You need your date of birth to fly in the America police state!
Hiel Hitler the American police state is here - "U.S., requires that fliers provide their full name, birth date and gender when they buy airline tickets so the information can be checked against the TSA's no-fly list. If the information is not provided, ticket holders will not be able to board their flights ... A TSA spokesman ... estimated only about 1 percent of passengers won't make it through security because of delays caused by providing incomplete or incorrect information"
Hmmm... I wonder how far taking the Fifth Amendment and refusing to answer these questions will get you. I guess saying you have Constitutional Rights around Federal thugs with guns won't get you very far.
New flight rules may catch travelers off-guard
by Megan Neighbor - Oct. 29, 2010 12:00 AM
The Arizona Republic
A federal air-safety requirement that takes effect Monday could trip you up if certain key information about your identity wasn't included when you made the reservation.
Submitting the information as boarding time approaches could mean delays for you and others. And even if you are in the clear, the potential that thousands of others may not have submitted the data could make the start of the business week tough for all travelers and airline and security workers.
The Transportation Security Administration's Secure Flight program, designed to reduce the chance of terrorists flying in the U.S., requires that fliers provide their full name, birth date and gender when they buy airline tickets so the information can be checked against the TSA's no-fly list. If the information is not provided, ticket holders will not be able to board their flights.
Most airlines have required that information from ticket buyers for months. But some third-party travel sites, such as Expedia and Orbitz, just started asking buyers for the information in the past several weeks.
Airlines and travel sites have launched e-mail and calling campaigns to get in touch with consumers who didn't provide the information, but some industry insiders are concerned about how many may have fallen through the cracks.
It is unclear how many travelers will be affected. Most airlines will sell tickets months ahead of a flight - some up to nearly a year in advance. These advance tickets often are purchased by leisure travelers, perhaps booking ahead for holiday trips.
"Passengers should allow more time to travel that day in case of delays," said Andrew Weinstein, a spokesman for the Interactive Travel Services Association.

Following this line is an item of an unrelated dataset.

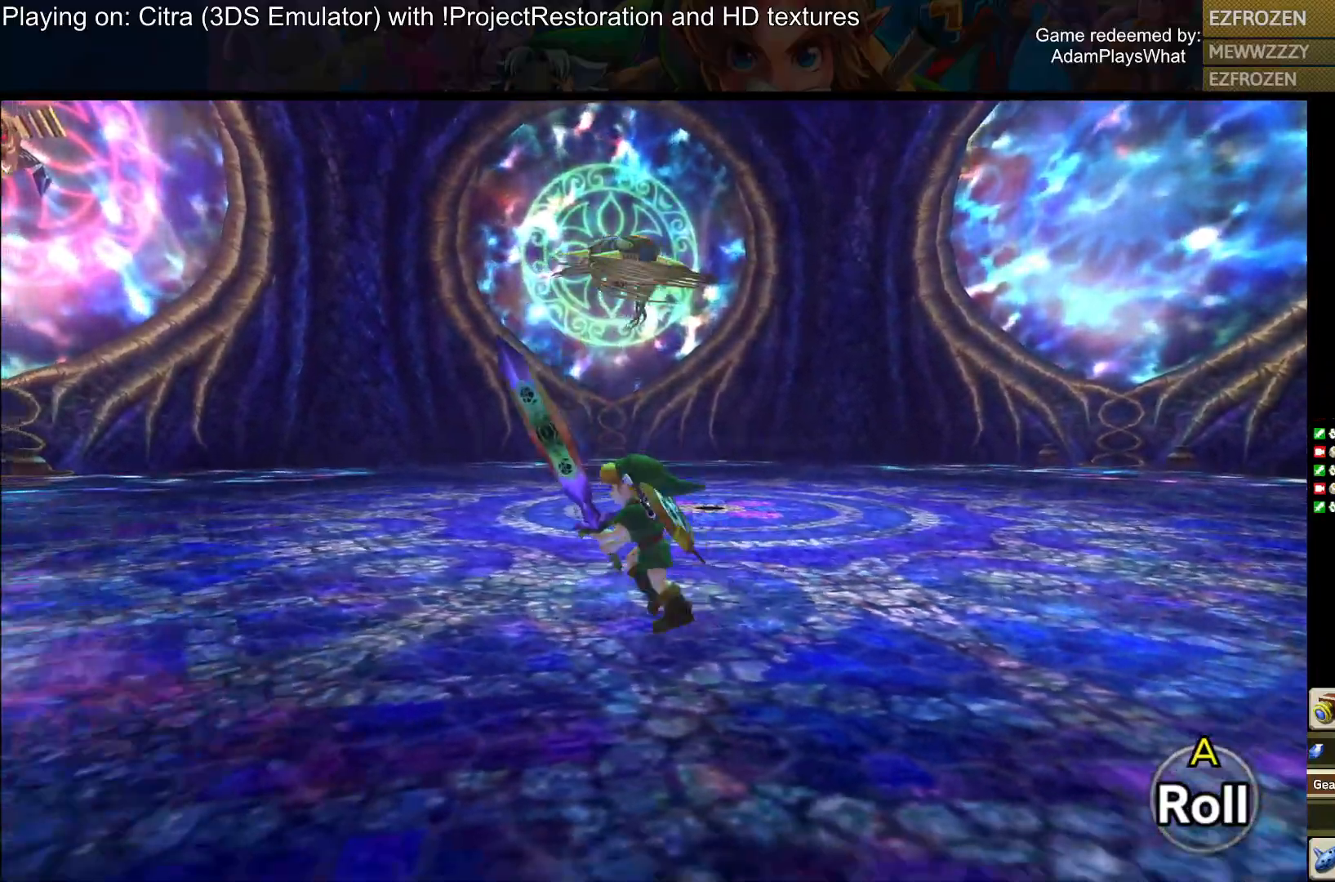
{"buttons": ["TRIANGLE"], "left_stick": "up", "right_stick": "center", "events": [[83, "right_stick", "center"], [133, "left_stick", "center"], [417, "left_stick", "up"], [434, "TRIANGLE", "down"]]}
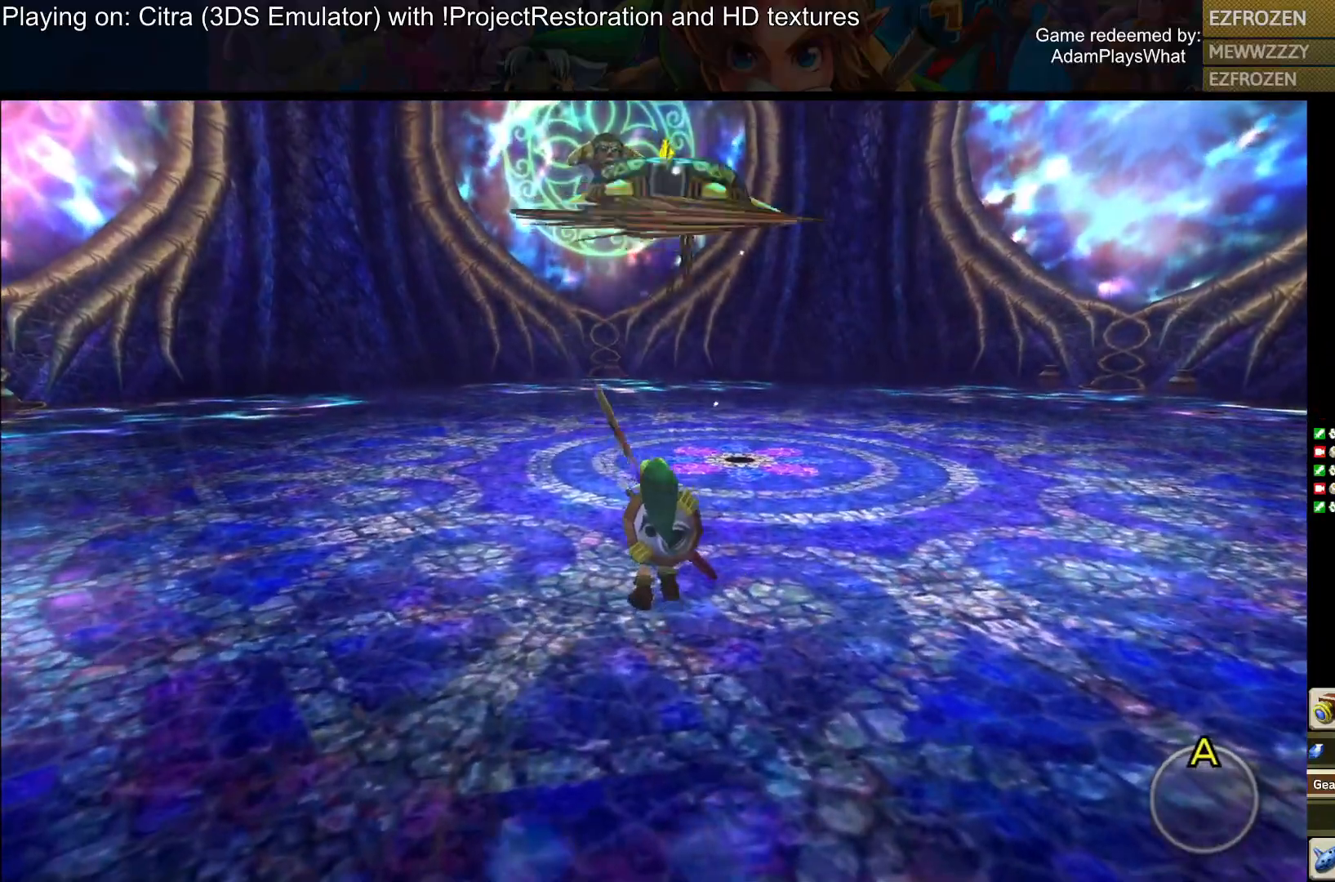
{"buttons": [], "left_stick": "up", "right_stick": "center", "events": [[34, "TRIANGLE", "up"], [100, "TRIANGLE", "down"], [167, "TRIANGLE", "up"], [234, "TRIANGLE", "down"], [317, "TRIANGLE", "up"], [401, "TRIANGLE", "down"], [467, "TRIANGLE", "up"]]}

The rule has received scant attention in recent weeks even as its launch date approached. Travelers at Phoenix Sky Harbor International Airport on Thursday were largely unaware of the policy.
"I didn't know about it," said Joseph Estrada, who said he was flying to El Paso and returning on Monday. "I must have filled out the information and not realized it."
The TSA said that if you have not provided the required information by the time you arrive at the airport, not to worry. A passenger's Secure Flight data can be checked against a no-fly watch list quickly.
In fact, the airlines will not allow you to print a boarding pass until you've provided it.
A TSA spokesman told the Associated Press that the agency estimated only about 1 percent of passengers won't make it through security because of delays caused by providing incomplete or incorrect information.
Most major airlines say passengers can provide last-minute information at the ticket counter or kiosk.
The two airlines that account for the most traffic at Sky Harbor - Tempe-based U.S. Airways and Southwest Airlines - predict few delays on Monday for passengers who booked through their websites.
US Airways has required passengers to provide the Secure Flight data when booking on its website since October 2009. Southwest has required the information since March.
American Airlines says it has attempted to contact customers who may have fallen through the cracks. Billy Sanez, an American Airlines spokesman, said his airline is prepared for customers who arrive at the airport without having provided the information.
"We are staffing up (for Monday)," Sanez said.
Atlanta-based Delta Air Lines appears to be taking a tougher stance.
On its website, Delta says that if passengers have not provided Secure Flight data within 72 hours of a scheduled flight, their reservations may be canceled, beginning on Monday.
Delta has required its customers to provide Secure Flight information when booking tickets on its website since June 15, said Susan Elliott, an airline spokeswoman.
Delta has sought to contact ticket buyers ahead of time, Elliott said.
Other ticket sellers have been slower to act.
Orbitz has required passengers to provide the information since Sept. 12. Expedia has required passenger to provide the information only since Aug. 31, although it has requested it since December.
Check the reservation
Jeanenne Tornatore, senior editor at Orbitz.com, suggests that uncertain passengers check their reservations online or contact the booking source before arriving at the airport.
"When you are dealing with busy airports during the holiday season, the last thing you want is to be delayed by 10 or 15 minutes before you can catch your flight," Tornatore said.
David Castelveter, a spokesman for the Air Transport Association trade group, said he was confident the program's mandatory launch date will be free of problems.
Travelers at Sky Harbor had mixed reactions on Thursday.
"Any additional security measure can't hurt," said Michael Waltman, CEO of Interactive Sites in Phoenix.
"If Secure Flight is a measure you're unaware of, that could set you back. Well, you catch another flight and get over it."
Nikole Cotton of Phoenix resident said she wasn't sure the new security measure was worth asking passengers for additional information.
"Personally, I find the gender thing a little bit invasive," Cotton said.